By 6, Temple starred in Carolina, her first Hollywood feature film. With Fox, she made eight more films, including Little Miss Marker, which went on to become a box-office smash. The nation, still reeling from the Great Depression, flocked to the theaters to see Temple’s movies, which provided a morale boost for Americans struggling through the economic downturn. In fact, President Franklin D. Roosevelt called Temple “Little Miss Miracle”, giving her credit for raising the nation’s morale during times of economic hardship, even going so far as to say, “As long as our country has Shirley Temple, we will be all right.”

Temple received a special Academy Award in the mid-1930s for her song-and-dance routine in 1934’s Bright Eyes, in which she danced to the tune of On the Good Ship Lollipop. She was also “Outstanding Personality” of 1934. In 1940, by the time she was 12 years old, Temple had 43 movies to her credit.

As the most-famous little girl in the world with the bouncing golden corkscrew curls began to mature, her popularity with movie audiences began to wane. As an adolescent, her appearance in 1940’s The Blue Bird failed at the box office. In 1947, at the age of 19, she appeared with Cary Grant and Myrna Loy in The Bachelor and the Bobby Soxer. Though the film received critical praise, moviegoers did not receive it well. By then, audiences were coming to terms with the fact that their “Little Miss Miracle” was growing up.

Throughout the 1950s and 1960s, Temple Black (who married Black in 1950) began working in television, appearing sporadically on the small screen. From 1958 to 1961, she starred in her own NBC anthology series, Shirley Temple’s Storybook. During the show’s final year on the air, it was retitled The Shirley Temple Show.

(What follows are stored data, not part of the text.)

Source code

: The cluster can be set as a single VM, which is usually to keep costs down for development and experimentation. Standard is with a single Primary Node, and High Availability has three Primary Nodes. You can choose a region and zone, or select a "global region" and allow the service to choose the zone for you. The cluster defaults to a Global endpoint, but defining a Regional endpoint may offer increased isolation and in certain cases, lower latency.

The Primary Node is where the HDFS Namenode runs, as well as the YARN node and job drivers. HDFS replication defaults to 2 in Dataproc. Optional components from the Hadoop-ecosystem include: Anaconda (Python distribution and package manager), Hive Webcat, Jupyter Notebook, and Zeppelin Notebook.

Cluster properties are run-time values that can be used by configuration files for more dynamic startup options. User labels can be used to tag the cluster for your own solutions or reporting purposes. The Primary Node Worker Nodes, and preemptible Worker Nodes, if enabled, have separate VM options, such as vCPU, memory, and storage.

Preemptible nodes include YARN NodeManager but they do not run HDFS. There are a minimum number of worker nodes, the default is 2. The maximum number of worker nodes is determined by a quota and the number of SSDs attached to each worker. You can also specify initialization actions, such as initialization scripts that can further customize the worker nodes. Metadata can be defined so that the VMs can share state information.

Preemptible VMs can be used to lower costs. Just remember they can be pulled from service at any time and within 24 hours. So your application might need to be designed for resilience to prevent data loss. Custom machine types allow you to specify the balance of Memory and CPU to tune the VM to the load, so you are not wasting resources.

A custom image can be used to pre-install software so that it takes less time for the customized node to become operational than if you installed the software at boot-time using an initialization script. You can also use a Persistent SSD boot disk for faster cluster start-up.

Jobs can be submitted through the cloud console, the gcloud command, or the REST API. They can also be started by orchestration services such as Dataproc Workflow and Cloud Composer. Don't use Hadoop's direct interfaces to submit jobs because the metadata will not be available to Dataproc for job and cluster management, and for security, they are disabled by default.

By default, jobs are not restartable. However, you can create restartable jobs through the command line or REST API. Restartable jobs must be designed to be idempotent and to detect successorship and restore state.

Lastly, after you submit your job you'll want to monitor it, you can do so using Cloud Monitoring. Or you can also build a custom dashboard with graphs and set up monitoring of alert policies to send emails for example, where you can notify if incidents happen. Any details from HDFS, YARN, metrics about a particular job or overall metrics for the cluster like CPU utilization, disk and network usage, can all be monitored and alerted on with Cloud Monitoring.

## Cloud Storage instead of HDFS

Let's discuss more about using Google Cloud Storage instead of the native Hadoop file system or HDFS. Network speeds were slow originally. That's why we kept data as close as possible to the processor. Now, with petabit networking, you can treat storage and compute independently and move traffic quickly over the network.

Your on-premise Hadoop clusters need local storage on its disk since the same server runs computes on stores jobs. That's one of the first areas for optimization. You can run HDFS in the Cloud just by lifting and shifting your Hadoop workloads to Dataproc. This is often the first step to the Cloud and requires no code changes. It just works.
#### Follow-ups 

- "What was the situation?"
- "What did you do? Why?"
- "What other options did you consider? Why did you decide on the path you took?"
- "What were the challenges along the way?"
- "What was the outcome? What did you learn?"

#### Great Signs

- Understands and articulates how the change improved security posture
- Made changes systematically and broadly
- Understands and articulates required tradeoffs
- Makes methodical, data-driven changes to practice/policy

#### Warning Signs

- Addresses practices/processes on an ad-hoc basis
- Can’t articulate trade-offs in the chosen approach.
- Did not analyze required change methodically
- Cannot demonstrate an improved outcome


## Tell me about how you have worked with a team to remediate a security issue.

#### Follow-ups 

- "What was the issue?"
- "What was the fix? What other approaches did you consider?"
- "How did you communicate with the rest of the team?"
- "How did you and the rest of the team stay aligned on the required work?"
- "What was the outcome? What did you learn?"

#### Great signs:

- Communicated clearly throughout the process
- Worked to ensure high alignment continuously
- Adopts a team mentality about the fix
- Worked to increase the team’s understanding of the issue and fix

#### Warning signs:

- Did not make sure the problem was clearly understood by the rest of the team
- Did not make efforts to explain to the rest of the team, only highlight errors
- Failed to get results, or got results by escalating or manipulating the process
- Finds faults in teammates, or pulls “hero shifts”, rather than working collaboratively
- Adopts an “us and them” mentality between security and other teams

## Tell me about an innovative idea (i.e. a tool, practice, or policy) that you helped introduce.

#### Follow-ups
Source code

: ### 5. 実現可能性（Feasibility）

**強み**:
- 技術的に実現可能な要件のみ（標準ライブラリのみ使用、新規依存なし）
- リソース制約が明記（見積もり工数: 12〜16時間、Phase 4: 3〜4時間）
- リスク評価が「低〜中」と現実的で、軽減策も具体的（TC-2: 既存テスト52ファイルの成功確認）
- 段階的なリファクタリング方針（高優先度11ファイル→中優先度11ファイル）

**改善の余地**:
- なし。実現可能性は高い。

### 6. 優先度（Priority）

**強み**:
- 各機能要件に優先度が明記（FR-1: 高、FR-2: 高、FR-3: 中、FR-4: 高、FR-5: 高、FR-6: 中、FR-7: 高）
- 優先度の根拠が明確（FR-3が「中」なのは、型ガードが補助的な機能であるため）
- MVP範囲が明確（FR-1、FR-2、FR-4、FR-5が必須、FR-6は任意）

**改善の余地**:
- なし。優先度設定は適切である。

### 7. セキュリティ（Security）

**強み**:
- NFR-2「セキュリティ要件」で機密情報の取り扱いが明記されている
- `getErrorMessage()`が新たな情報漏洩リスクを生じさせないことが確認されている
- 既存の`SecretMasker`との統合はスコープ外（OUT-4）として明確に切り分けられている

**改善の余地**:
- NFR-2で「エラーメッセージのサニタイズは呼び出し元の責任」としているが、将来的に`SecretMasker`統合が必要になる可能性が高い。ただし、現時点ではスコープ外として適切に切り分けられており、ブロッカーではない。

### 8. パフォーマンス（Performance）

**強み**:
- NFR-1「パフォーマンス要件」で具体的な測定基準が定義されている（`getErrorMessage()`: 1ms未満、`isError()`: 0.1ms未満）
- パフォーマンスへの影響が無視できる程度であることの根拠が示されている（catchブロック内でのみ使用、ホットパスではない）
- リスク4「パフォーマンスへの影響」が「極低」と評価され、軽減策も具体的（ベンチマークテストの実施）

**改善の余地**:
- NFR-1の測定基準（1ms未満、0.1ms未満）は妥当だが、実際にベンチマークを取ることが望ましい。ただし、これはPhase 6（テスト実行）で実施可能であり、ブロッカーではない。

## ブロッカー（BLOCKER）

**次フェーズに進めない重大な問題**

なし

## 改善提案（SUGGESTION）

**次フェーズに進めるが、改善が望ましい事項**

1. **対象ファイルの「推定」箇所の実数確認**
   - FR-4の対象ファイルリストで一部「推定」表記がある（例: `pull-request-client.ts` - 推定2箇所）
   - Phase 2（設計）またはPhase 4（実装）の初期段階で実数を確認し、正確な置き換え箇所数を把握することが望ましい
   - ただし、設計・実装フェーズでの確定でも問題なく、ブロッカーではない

Temple Black recognized that her work in entertainment appeared to be coming to an end, so she refocused her efforts on a career in public service. In 1967, she unsuccessfully ran for a California Congressional seat. In 1969, she became ambassador to the United Nations for one year. Then, in 1974, Temple Black was appointed ambassador to Ghana. In 1976 – just in time for the nation’s Bicentennial celebration – she became chief of protocol of the United States, a position she would hold until 1977.

In 1988, Temple Black became the only person, to date, to achieve the rank of honorary U.S. Foreign Service Officer. Her ambassador duties were far from over at that point in her life. From 1989 to 1992, she served as ambassador to Czechoslovakia.

In 1998, Temple Black’s accomplishments as an actress, entertainer and diplomat were recognized at the Kennedy Center Honors, held at the Kennedy Center for the Performing Arts in Washington, D.C. In 2005, she received a Lifetime Achievement Award from the Screen Actors Guild.

There will never be another Shirley Temple. And, we won’t ever forget her.